Von Lisa Schnell, München

Selten war ein Wahlausgang so offen wie jetzt in Bayern. Selten war es für Kandidaten so sinnvoll, sich in den Wahlkampf zu stürzen. Anders als 2013 weiß Umfragen zufolge mehr als die Hälfte der Wähler noch nicht, wie sie sich am 14. Oktober entscheiden wird, die absolute Mehrheit der CSU scheint so gefährdet zu sein wie noch nie. Und anders als 2013, beim Duell Horst Seehofer gegen Christian Ude, gibt es ihn nicht: den einen Herausforderer von Ministerpräsident Markus Söder, der der Opposition helfen könnte, die CSU mit vereinten Kräften zu schlagen.

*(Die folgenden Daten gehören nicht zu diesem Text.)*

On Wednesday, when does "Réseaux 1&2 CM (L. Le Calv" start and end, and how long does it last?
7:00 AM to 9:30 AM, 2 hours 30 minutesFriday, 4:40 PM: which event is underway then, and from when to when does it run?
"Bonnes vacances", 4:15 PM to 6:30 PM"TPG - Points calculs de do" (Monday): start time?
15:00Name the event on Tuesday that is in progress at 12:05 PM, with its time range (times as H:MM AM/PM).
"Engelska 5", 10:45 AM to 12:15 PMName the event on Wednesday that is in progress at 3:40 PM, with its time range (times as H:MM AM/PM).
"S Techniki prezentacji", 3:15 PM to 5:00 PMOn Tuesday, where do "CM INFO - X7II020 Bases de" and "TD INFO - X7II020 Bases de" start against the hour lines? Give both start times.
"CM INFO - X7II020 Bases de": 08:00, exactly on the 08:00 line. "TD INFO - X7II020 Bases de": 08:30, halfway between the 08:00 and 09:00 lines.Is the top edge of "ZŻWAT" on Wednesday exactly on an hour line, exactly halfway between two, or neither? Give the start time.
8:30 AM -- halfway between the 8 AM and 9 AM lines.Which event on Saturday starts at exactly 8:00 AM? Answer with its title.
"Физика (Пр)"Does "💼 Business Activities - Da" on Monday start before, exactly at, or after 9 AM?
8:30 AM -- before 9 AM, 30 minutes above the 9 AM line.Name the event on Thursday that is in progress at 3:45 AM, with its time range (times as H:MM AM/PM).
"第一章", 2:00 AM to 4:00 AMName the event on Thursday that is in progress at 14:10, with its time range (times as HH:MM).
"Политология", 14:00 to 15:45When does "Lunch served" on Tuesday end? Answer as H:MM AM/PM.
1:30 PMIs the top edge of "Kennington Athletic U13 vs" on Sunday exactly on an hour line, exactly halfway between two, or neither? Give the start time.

SPD, Grüne und die Freien Wähler kämpfen dieses Mal alle für sich alleine und liegen in den Umfragen so nah beieinander wie lange nicht. In der jüngsten Untersuchung liegen die Grünen bei 17 Prozent, die SPD bei zwölf und die Freien Wähler bei acht. Mit welchen Themen, Sprüchen und Aktionen wollen sie die Wähler für sich gewinnen? Eine Übersicht über die Kampagnen der Opposition im Landtag.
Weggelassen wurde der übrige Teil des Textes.